Cinco perguntas para Maria Guimarães Sampaio

1) Há algum significado nesta coleção e neste seu livro? Algum objetivo?

Maria Guimarães Sampaio – Quando vi a primeira divulgação de Cartas Bahianas, já gostei antes de ler o que seria. Aí gostei mais, e tenho gostado do já publicado e fiquei feliz ao ser convidada. Além do jeitinho físico das Cartas Bahianas ser bem a cara de meus “Continhos para cão dormir”. Meu objetivo ao publicar, sempre, é ter leitores. Adoraria ter muitos leitores porque escrevo para ser lida, nunca para engavetar. Antes de ter editora imprimia em casa e dava/emprestava aos amigos. Talvez daí mantenha o hábito de ter muitos “primeiros leitores” antes do livro ser registrado e mandado para a editora.

2)Sendo cartas, é difícil encontrar correspondência do que se quer dizer em palavras? Correspondência não só na linguagem, mas também leitor? Vamos lembrar que correspondência está na raiz de cartas. Cartas Bahianas.

Maria Guimarães Sampaio – Pois… No primeiro momento referido lá em cima, eu pensei que seria publicação de CARTAS de mesmo. De repente você me dá a ideia de sentar e inventar dois personagens e uma correspondência.

3)Escrever é conseqüência de sua vida – pensamento, sentimento, sensações, olhares, atos, etc, ou o que é esta realidade para sua escrita? Ou que realidade é esta que vocês estão escrevendo? E nesta escrita há uma construção ou reconstrução disto que chamam realidade? Ou da escrita? E a Bahia nisto?

Maria Guimarães Sampaio – Provavelmente, mesmo quando meus personagens vivem no Golfo… Estão mesmo é na Bahia. Mania de grandeza? Por ser golfo maior do que baía?

Ouvi um cara na TV dizer que artista é o esquizofrênico que deu certo. Eu diria que é o esquizofrênico que deu errado – ou seja, a doença não alcançou o indivíduo que teve a capacidade de transformar em arte toda aquela outra existência criada dentro de si em vez de sucumbir aos delírios e outras deformações mentais provocadas pela doença.

Vinda da experiência na fotografia – onde posso criar em cima da realidade sempre presente (não manipulo fotografia com fotochóps da vida), na literatura creio que tudo é tudo e nada é nada. Um amálgama tão amalgamado entre ficção e realidade…

Também já li de alguém a considerar que o escritor está sempre a escrever o mesmo livro de formas diferentes. É por aí, eu creio. Quer se queira quer não se queira a experiência vivida pelo escritor estará de alguma forma presente em sua obra e aí vem o melhor: quando você solta seu livro (ou sua fotografia) já não lhe pertence. Será de quem o lê, será de quem a vê munido dentro de si de seu próprio repertório de conhecimentos ou de experiência de vida vivida.

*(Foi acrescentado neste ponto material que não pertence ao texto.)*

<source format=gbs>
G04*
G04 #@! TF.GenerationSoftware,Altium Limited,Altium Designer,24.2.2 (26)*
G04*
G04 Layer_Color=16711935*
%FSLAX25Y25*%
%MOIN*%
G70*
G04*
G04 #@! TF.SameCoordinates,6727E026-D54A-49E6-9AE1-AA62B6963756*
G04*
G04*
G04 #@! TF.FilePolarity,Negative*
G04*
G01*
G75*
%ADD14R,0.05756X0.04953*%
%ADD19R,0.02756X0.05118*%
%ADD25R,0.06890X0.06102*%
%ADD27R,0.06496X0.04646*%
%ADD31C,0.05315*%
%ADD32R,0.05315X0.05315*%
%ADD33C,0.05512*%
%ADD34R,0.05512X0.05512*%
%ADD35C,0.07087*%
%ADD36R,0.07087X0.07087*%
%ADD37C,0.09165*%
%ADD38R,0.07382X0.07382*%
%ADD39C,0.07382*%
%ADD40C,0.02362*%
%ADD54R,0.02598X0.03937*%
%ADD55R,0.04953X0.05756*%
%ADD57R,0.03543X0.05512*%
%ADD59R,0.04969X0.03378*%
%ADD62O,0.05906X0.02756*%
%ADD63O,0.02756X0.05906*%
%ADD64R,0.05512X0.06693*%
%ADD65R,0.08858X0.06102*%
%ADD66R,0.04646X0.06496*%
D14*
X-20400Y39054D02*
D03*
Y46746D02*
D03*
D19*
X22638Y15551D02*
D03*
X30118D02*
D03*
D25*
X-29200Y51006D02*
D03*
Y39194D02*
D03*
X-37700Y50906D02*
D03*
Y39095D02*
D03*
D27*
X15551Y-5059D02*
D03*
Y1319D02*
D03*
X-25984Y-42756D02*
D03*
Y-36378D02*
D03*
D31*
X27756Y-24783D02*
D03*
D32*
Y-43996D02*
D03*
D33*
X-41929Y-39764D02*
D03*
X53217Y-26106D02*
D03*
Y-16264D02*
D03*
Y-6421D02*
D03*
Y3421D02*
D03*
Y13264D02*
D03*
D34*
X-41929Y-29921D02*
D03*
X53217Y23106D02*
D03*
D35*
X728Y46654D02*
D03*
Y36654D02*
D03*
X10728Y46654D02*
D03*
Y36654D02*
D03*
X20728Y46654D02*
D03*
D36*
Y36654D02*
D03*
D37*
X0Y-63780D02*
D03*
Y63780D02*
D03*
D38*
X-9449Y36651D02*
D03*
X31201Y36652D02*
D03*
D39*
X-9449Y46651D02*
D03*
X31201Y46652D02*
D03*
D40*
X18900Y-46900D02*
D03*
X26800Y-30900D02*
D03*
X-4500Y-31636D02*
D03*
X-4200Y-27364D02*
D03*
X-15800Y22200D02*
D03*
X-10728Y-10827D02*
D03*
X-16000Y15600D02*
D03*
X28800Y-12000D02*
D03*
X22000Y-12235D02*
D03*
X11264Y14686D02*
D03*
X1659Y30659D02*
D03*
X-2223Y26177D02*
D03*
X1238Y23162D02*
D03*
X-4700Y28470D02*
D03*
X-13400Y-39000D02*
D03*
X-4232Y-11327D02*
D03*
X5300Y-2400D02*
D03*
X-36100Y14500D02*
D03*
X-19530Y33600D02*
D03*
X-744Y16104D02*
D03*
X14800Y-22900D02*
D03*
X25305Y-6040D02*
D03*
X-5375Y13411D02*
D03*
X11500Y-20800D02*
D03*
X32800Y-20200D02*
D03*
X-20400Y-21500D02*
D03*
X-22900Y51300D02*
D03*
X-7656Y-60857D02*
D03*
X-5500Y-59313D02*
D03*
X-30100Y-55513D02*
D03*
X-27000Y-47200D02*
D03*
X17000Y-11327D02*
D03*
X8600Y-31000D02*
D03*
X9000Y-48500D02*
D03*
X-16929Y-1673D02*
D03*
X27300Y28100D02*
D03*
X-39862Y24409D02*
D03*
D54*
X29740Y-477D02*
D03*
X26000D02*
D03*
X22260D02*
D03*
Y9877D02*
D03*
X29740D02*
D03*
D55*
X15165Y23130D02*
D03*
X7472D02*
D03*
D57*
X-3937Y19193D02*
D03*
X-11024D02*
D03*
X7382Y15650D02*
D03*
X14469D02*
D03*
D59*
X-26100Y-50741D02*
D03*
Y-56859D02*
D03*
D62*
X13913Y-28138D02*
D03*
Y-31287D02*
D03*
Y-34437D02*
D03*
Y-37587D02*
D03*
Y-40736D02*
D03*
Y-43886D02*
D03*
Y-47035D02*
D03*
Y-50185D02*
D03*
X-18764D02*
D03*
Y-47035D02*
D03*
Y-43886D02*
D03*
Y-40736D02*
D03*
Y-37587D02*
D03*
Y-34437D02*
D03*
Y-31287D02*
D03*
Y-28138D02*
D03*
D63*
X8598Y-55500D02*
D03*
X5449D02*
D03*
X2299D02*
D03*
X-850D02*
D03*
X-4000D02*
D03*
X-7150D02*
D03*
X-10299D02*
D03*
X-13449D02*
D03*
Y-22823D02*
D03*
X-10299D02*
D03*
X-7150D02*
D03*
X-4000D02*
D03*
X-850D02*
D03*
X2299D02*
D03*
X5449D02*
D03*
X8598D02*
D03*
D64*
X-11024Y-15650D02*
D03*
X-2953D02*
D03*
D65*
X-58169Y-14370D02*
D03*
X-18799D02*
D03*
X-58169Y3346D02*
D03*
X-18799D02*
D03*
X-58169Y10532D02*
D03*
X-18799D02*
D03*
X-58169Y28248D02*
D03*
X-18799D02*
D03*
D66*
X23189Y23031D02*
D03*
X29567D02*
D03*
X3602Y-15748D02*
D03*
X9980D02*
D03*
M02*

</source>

Na minha escrevinhação, “Adalgisa mandou dizer, que a Bahia tá viva ainda lá”

4) Algo mais geral: Escrever é criação ou artesanato?

Maria Guimarães Sampaio – Em mim: primeiro o fogo da criação. Escrevo seguidamente, acordo de madrugada. Mando ver no toró, tororó. Depois o burilamento. Não chamaria de artesanato, seria mais uma lapidação. E para tal não marco tempo, hora, nada. Posso levar anos burilando um livro. No entremeio posso criar outro. No momento tenho um dormindo (também tem esta fase no intermédio da lapidação) e um com a ideia central estabelecida, querendo sair do toró para entrar no lapidário.

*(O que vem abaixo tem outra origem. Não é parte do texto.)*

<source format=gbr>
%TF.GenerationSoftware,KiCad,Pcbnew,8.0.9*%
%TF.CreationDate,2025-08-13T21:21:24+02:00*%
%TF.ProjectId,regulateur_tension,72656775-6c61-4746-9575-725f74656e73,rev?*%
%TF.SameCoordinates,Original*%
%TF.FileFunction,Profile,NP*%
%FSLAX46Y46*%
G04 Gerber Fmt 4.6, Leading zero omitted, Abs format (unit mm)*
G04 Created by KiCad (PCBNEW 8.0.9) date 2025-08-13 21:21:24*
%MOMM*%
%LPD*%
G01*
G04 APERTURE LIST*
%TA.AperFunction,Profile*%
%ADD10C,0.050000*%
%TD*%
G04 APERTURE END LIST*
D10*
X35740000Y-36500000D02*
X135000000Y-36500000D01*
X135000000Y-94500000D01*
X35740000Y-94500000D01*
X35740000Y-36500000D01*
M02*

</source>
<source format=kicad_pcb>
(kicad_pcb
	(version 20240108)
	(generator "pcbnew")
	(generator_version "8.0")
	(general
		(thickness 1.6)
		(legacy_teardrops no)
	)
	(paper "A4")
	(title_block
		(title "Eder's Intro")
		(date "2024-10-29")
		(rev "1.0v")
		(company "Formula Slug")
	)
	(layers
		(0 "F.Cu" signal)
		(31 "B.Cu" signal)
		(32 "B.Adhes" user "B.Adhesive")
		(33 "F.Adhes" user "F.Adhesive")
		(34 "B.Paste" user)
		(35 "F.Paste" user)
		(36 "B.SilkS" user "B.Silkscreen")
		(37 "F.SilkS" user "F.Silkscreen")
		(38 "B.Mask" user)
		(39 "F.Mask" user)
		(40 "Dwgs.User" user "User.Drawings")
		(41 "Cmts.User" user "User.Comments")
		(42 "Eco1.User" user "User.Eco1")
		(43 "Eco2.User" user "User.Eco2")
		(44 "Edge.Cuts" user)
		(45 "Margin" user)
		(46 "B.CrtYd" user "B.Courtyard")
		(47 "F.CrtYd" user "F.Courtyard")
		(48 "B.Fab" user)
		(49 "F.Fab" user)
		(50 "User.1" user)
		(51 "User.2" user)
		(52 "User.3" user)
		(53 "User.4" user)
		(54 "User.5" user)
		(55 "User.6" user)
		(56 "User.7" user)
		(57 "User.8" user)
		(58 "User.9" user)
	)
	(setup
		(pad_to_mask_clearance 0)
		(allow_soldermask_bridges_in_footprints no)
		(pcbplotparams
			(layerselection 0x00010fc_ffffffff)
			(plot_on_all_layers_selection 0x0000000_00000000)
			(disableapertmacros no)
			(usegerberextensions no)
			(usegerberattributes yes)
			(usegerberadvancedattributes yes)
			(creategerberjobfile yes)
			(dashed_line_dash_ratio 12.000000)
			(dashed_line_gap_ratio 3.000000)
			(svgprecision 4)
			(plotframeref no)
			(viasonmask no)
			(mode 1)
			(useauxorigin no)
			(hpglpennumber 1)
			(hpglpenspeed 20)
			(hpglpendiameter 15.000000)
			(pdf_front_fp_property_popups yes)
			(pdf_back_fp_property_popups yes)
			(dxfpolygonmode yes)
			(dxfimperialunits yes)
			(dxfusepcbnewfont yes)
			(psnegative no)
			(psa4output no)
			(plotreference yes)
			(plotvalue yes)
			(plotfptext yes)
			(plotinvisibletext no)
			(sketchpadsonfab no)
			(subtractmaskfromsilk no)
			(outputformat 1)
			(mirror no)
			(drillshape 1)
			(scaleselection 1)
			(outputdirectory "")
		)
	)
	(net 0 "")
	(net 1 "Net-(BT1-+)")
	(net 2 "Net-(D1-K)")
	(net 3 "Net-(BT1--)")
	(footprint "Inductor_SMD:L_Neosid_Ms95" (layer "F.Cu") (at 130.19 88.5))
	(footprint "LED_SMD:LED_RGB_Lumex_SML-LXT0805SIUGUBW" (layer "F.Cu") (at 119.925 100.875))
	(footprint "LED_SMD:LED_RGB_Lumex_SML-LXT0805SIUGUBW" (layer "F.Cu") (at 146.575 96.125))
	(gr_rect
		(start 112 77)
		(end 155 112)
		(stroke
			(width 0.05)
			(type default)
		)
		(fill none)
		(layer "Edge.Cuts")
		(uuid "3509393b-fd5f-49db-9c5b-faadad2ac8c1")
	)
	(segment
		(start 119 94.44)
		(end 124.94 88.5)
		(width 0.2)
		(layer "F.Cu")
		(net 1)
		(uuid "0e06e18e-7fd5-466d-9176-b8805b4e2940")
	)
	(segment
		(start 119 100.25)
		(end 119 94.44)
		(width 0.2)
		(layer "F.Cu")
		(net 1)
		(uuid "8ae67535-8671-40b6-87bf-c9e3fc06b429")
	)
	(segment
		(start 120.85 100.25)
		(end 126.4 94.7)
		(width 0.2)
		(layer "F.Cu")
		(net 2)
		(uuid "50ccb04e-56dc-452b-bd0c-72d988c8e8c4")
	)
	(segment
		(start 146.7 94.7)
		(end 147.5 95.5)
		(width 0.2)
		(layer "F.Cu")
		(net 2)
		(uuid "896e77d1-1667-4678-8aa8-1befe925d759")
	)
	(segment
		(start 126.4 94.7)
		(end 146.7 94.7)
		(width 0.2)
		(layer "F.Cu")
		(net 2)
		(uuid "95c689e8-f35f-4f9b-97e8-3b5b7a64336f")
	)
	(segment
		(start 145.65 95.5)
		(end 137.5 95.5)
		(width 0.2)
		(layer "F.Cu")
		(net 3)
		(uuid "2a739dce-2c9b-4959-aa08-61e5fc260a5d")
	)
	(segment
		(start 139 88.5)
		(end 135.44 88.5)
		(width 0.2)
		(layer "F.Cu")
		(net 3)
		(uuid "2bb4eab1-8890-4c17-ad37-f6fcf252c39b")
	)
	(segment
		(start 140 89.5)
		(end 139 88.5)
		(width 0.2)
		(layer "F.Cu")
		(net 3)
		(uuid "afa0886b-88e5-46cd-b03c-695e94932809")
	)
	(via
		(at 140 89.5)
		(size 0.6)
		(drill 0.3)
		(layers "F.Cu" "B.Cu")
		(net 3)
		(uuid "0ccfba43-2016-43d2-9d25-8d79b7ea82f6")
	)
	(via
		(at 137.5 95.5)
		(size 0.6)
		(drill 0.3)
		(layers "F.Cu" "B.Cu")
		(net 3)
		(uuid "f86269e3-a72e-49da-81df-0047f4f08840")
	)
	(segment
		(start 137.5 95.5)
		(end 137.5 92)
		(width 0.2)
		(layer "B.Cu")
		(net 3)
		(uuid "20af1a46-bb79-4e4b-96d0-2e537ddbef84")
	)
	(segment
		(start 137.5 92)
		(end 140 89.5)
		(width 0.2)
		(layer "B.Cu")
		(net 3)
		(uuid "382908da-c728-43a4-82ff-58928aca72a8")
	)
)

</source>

5) Enfim: O que é este seu livro? O que espera ou não há mais esperança?

Maria Guimarães Sampaio – Quanto à esperança diz o dito popular ser a última que morre. A minha esperança não morrerá porque morrerei levando a esperança de ser lembrada por vocês que gostaram de mim em vida. Irei com a esperança de que meu trabalho sobreviva.